Exercise ▸ Among the lines below, some may contain the string "without". Say how many do, and give nothing besides the number.

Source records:
*** Begin section ***
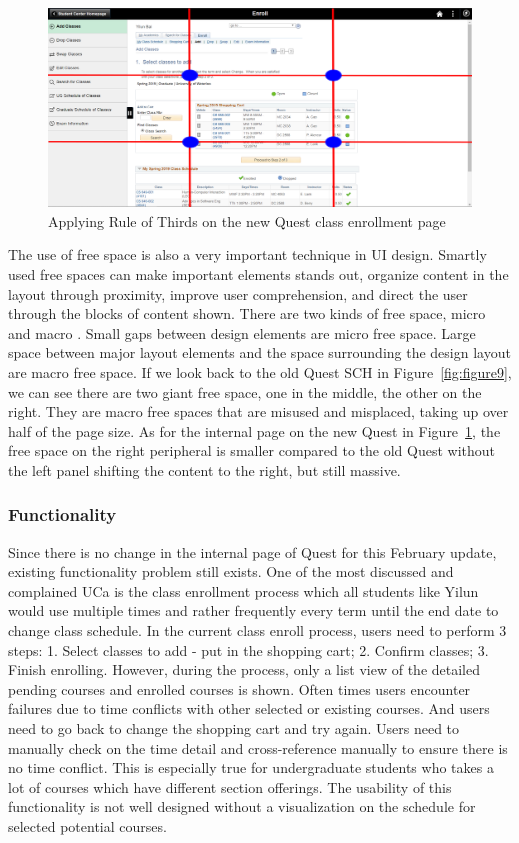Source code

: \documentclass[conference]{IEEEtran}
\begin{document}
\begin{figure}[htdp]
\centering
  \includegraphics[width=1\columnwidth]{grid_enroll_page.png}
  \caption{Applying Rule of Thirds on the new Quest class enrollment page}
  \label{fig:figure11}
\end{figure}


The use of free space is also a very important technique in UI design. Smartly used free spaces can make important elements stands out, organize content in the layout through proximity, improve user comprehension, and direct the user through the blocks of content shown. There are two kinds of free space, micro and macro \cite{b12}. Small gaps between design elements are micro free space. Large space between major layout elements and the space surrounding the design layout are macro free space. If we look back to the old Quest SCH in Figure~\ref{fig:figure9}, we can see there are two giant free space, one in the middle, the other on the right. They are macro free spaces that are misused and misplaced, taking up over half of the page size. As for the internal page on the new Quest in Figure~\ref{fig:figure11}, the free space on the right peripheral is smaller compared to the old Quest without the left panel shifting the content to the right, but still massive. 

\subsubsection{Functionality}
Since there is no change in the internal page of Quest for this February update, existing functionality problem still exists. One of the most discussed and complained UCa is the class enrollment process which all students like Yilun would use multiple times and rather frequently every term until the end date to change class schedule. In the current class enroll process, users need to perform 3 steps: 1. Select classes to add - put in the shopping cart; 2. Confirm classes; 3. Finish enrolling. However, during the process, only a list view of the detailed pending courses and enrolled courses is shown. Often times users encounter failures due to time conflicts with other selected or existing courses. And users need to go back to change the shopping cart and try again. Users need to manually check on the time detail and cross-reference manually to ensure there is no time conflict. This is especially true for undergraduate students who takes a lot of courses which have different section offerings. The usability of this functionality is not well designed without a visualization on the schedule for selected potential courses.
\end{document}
*** End section ***
Solved exercise ▸ 2